Foto oben: Wer hat die Eier, in der Pandemie die richtigen Entscheidungen zu treffen und diese nachvollziehbar zu vermitteln?
In der andauernden Corona-Pandemie wird allseits der in Deutschland gelebte Föderalismus gelobt und mit ihm die in den Ländern verortete Zuständigkeit für Gesundheitspolitik. Doch seit die zweite Welle des Corona-Virus über die Bundesrepublik hereingebrochen ist und man sich nach einem gemeinsamen Blick in die Geldbörse der öffentlichen Hand offenbar geschworen hat, einen zweiten Lockdown um jeden Preis verhindern zu wollen, geben die Regierungen vieler Bundesländer im bislang viel gelobten Zusammenspiel ein desolates Bild ab.
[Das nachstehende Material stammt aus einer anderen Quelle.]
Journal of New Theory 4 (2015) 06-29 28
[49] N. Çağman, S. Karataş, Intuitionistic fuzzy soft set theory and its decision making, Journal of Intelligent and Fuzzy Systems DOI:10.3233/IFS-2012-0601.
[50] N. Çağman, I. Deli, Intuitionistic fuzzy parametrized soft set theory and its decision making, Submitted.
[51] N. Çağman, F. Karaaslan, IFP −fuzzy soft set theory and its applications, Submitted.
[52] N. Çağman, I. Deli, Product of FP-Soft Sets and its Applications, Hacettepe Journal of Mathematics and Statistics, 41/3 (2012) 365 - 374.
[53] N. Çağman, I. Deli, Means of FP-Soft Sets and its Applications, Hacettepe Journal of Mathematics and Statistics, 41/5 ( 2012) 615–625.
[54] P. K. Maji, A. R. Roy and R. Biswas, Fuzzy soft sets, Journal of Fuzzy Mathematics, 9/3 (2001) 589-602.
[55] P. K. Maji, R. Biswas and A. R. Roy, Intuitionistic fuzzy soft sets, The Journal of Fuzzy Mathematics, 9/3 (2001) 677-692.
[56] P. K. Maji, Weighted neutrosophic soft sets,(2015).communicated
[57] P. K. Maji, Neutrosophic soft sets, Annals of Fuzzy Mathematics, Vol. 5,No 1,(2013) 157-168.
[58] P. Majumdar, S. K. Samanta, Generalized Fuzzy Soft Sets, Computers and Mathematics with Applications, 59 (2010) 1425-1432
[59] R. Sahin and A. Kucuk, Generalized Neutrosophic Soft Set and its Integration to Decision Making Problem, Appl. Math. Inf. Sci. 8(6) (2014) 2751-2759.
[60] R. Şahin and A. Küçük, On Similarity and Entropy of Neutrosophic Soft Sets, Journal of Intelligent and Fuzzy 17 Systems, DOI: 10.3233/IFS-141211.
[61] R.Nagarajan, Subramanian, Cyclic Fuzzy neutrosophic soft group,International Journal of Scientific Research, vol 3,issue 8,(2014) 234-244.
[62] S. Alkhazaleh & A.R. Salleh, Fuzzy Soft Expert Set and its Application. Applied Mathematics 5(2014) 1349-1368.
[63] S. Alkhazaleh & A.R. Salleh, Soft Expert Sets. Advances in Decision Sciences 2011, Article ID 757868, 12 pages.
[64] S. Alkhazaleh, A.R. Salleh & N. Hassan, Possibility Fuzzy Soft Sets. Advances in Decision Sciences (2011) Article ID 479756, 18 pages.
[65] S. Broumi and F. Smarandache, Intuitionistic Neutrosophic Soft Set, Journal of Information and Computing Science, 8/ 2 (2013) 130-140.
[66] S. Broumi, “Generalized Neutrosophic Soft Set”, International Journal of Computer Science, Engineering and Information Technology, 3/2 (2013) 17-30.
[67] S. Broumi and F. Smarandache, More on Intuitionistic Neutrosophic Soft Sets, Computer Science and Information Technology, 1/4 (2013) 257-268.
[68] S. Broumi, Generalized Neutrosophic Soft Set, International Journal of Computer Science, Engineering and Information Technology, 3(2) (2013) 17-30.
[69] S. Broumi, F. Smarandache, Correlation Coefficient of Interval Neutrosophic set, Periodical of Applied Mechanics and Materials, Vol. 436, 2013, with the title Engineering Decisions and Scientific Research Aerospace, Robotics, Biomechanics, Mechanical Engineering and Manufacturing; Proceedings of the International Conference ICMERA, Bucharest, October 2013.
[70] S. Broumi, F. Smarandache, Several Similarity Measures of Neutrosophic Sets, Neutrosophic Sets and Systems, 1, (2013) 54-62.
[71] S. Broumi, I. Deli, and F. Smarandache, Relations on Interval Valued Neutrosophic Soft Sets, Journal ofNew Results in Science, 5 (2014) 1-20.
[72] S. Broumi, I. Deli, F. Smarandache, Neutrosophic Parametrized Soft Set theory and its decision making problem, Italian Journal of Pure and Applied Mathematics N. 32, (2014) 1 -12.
Das scheint zunehmend auch die Bundeskanzlerin zu denken, die bereits beim vorletzten und virtuell abgehaltenen Bund-Länder-Treffen zu COVID-19 leise Kritik an der Zerstrittenheit und dem Hang zur „Landes-Extrawurst“ geübt hatte. Äußerst undiplomatisch hatte das Kanzleramt beim jüngsten Treffen mit den Ministerpräsidenten auch explizit auf einer Präsenzsitzung in Berlin bestanden. Die Kanzlerin ist bekannt dafür, ihren Gesprächspartnern gerade bei strittigen Verhandlungen tief in die Augen sehen zu wollen.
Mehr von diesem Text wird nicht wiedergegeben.